• **WORK TO COMPLETE**:
Using the records below, write out again exactly the lines that begin at the line containing "left shoulder: (707, 219)" and end at the line containing "right ear: (111, 224)", and no other lines.

• **SUPPLIED DATA**:
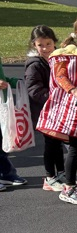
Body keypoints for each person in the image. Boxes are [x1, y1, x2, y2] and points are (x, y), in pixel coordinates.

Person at [37, 13, 77, 205]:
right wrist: (74, 90)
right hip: (75, 109)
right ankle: (69, 188)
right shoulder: (66, 55)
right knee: (74, 148)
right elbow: (60, 76)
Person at [24, 25, 65, 191]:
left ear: (54, 42)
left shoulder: (56, 60)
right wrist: (55, 98)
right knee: (50, 143)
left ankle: (61, 172)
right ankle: (49, 177)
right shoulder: (35, 65)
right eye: (41, 45)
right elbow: (34, 90)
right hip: (45, 110)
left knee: (58, 142)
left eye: (48, 44)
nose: (45, 48)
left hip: (57, 108)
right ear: (34, 45)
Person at [0, 57, 27, 190]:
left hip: (1, 105)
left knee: (3, 142)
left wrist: (15, 82)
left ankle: (6, 174)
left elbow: (2, 78)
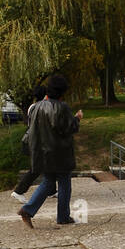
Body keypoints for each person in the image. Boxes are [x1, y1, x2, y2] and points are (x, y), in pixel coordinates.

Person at [20, 72, 82, 227]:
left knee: (48, 182)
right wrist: (77, 118)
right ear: (62, 92)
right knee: (64, 183)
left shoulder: (36, 107)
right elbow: (69, 128)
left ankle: (28, 210)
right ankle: (63, 216)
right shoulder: (61, 108)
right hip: (60, 153)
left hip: (43, 153)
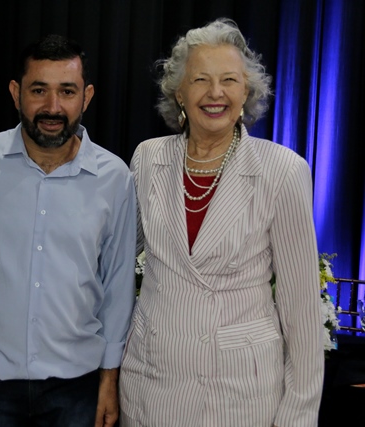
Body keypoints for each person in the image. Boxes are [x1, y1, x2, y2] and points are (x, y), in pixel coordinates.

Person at [119, 18, 324, 427]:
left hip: (241, 396)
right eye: (200, 80)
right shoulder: (147, 158)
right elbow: (118, 260)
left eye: (229, 79)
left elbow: (301, 309)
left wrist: (298, 415)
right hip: (150, 385)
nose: (215, 93)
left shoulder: (282, 170)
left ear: (246, 91)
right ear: (179, 92)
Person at [0, 34, 136, 427]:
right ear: (15, 92)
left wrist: (109, 378)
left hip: (77, 386)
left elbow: (117, 285)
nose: (52, 107)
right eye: (39, 90)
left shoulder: (114, 178)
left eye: (67, 91)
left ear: (87, 96)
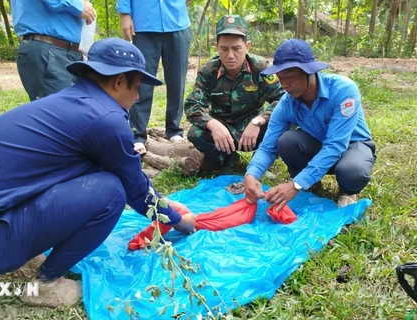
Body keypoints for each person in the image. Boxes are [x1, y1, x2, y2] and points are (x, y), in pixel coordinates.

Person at [0, 38, 197, 308]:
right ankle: (45, 285)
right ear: (119, 82)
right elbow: (136, 191)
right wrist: (179, 221)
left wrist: (164, 204)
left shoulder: (69, 102)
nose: (139, 97)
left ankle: (14, 241)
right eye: (138, 87)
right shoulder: (106, 118)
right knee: (111, 192)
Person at [244, 39, 376, 208]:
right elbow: (268, 146)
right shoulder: (287, 103)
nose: (285, 85)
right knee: (286, 140)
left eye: (290, 77)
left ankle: (347, 190)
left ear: (309, 72)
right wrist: (251, 174)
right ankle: (312, 183)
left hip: (353, 145)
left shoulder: (343, 90)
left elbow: (335, 145)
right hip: (319, 146)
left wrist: (296, 184)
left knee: (353, 171)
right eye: (281, 79)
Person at [184, 15, 285, 173]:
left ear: (247, 46)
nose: (230, 55)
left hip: (252, 127)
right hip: (223, 128)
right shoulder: (209, 71)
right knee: (195, 134)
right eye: (224, 49)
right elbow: (192, 105)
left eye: (237, 48)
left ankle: (261, 160)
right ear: (217, 47)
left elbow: (284, 100)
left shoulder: (261, 67)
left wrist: (258, 121)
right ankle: (229, 157)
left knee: (284, 128)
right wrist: (213, 124)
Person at [117, 0, 192, 154]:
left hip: (177, 22)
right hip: (144, 23)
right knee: (140, 81)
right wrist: (125, 14)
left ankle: (174, 130)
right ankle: (137, 135)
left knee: (177, 81)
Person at [11, 0, 97, 101]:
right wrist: (78, 5)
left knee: (71, 109)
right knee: (60, 109)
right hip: (50, 50)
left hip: (65, 51)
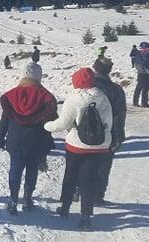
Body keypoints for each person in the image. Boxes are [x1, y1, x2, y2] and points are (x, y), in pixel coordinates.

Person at [44, 67, 113, 231]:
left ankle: (65, 208)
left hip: (77, 146)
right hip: (100, 146)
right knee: (88, 180)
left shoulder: (74, 99)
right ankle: (86, 217)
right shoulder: (103, 97)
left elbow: (62, 124)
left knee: (70, 177)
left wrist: (47, 126)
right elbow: (109, 123)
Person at [0, 62, 57, 214]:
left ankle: (13, 200)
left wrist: (0, 138)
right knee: (32, 170)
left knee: (15, 169)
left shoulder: (11, 96)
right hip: (36, 140)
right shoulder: (46, 97)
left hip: (15, 140)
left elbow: (5, 120)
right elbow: (51, 122)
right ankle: (28, 199)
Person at [92, 57, 126, 206]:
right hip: (109, 134)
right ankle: (98, 195)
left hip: (86, 133)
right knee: (104, 165)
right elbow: (120, 113)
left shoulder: (88, 87)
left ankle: (79, 189)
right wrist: (119, 134)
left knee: (83, 162)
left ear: (95, 68)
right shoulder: (117, 90)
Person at [133, 42, 149, 107]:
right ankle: (135, 102)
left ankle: (144, 103)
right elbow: (141, 63)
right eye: (146, 49)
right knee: (139, 87)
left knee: (146, 88)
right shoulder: (139, 54)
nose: (147, 50)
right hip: (142, 73)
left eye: (148, 49)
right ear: (142, 48)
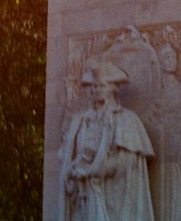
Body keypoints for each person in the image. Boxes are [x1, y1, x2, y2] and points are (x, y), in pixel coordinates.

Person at [59, 60, 155, 220]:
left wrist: (94, 171)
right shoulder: (79, 120)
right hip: (83, 197)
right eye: (93, 86)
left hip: (112, 198)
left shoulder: (126, 119)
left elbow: (127, 162)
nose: (95, 90)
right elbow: (66, 155)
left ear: (112, 89)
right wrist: (73, 170)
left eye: (101, 85)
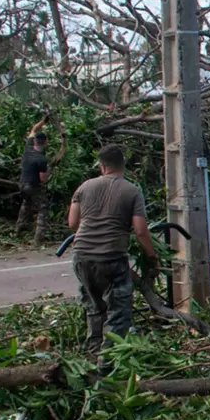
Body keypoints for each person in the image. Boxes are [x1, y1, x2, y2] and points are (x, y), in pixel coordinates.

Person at [68, 144, 158, 373]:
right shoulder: (132, 190)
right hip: (111, 258)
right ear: (123, 165)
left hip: (81, 257)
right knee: (118, 314)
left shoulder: (84, 187)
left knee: (94, 307)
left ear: (102, 166)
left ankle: (92, 356)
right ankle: (106, 367)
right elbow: (140, 231)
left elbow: (72, 224)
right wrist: (152, 256)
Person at [17, 131, 51, 244]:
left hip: (22, 184)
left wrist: (43, 121)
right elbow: (43, 179)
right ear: (45, 142)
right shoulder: (42, 159)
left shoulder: (28, 149)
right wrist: (49, 170)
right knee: (43, 207)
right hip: (32, 186)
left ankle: (18, 230)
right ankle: (39, 238)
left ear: (35, 140)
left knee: (26, 203)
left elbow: (34, 129)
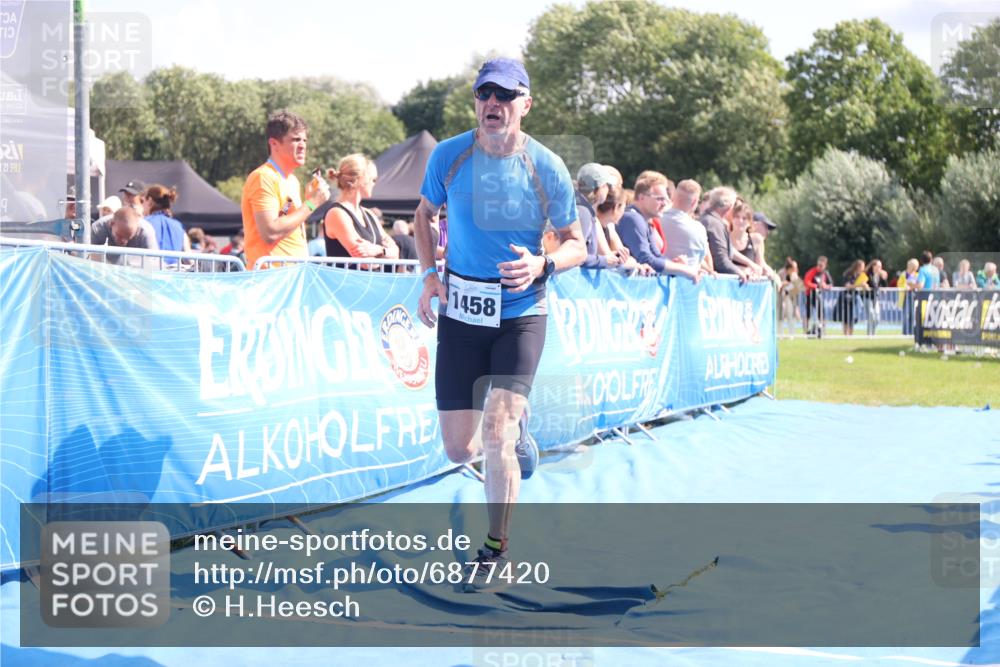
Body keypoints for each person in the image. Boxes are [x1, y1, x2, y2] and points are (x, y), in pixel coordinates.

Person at [412, 58, 586, 591]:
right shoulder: (450, 155)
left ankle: (496, 546)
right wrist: (428, 276)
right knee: (459, 449)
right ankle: (516, 437)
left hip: (521, 314)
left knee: (496, 434)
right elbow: (424, 215)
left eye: (505, 96)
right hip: (462, 314)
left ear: (525, 104)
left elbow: (577, 242)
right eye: (485, 93)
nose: (494, 103)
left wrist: (545, 264)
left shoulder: (547, 166)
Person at [241, 110, 330, 269]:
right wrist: (311, 203)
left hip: (291, 276)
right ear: (274, 144)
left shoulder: (292, 181)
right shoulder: (263, 177)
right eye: (296, 140)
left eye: (304, 140)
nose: (303, 145)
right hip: (271, 278)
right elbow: (270, 232)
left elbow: (281, 218)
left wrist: (308, 202)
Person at [617, 171, 699, 281]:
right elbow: (646, 259)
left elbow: (656, 255)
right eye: (660, 199)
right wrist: (685, 270)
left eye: (666, 199)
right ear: (642, 197)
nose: (665, 203)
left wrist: (680, 267)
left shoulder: (645, 220)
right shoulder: (633, 218)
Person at [323, 154, 399, 269]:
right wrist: (387, 253)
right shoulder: (337, 213)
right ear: (362, 179)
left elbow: (396, 253)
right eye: (373, 180)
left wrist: (377, 250)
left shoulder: (369, 214)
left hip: (371, 284)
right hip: (347, 285)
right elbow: (366, 263)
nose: (374, 184)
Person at [700, 187, 752, 282]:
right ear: (729, 208)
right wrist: (740, 273)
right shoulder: (714, 224)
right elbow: (720, 261)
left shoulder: (707, 219)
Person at [659, 179, 711, 274]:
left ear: (673, 196)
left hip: (657, 282)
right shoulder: (699, 229)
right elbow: (703, 259)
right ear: (694, 202)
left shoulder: (656, 219)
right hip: (689, 284)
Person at [90, 207, 159, 266]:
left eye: (128, 237)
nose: (124, 241)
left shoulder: (145, 232)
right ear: (111, 224)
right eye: (119, 236)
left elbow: (153, 262)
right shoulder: (98, 228)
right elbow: (91, 259)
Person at [142, 184, 189, 258]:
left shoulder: (143, 223)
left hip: (151, 268)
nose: (142, 205)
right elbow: (188, 259)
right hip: (175, 269)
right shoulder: (179, 226)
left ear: (150, 201)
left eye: (143, 201)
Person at [803, 256, 833, 337]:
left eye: (821, 265)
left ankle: (822, 331)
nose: (819, 267)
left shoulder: (825, 273)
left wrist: (826, 286)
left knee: (821, 314)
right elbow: (806, 282)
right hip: (810, 295)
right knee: (808, 314)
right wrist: (816, 286)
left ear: (825, 265)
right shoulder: (812, 271)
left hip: (819, 296)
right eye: (818, 265)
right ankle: (805, 332)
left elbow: (831, 284)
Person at [838, 259, 866, 336]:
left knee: (853, 318)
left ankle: (851, 335)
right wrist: (859, 285)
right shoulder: (848, 274)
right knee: (846, 318)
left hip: (854, 298)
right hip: (846, 297)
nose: (863, 269)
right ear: (858, 267)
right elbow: (847, 286)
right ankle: (845, 334)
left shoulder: (860, 275)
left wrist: (865, 286)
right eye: (862, 267)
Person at [779, 258, 803, 338]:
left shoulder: (794, 274)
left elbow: (799, 286)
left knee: (791, 316)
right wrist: (786, 283)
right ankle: (780, 334)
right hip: (781, 297)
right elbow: (779, 283)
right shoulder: (781, 272)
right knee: (780, 316)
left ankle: (791, 334)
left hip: (790, 297)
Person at [864, 259, 887, 336]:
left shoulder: (879, 275)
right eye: (878, 266)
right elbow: (873, 285)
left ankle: (872, 333)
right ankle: (869, 334)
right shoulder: (868, 274)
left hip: (875, 298)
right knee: (871, 316)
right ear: (873, 266)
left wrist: (883, 277)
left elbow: (884, 285)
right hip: (868, 298)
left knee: (877, 318)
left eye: (881, 266)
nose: (880, 268)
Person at [898, 258, 920, 335]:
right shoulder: (904, 274)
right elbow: (899, 284)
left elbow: (919, 285)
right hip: (905, 296)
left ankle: (911, 332)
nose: (915, 268)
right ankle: (905, 332)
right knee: (906, 315)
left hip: (914, 296)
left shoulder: (917, 275)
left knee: (912, 315)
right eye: (913, 266)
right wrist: (905, 286)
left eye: (916, 266)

• **TASK RESPONSE**:
left shoulder: (707, 219)
Person at [659, 179, 711, 274]:
left ear: (673, 196)
left hip: (657, 282)
right shoulder: (699, 229)
right elbow: (703, 259)
right ear: (694, 202)
left shoulder: (656, 219)
right hip: (689, 284)
Person at [90, 207, 159, 266]:
left eye: (128, 237)
nose: (124, 241)
left shoulder: (145, 232)
right ear: (111, 224)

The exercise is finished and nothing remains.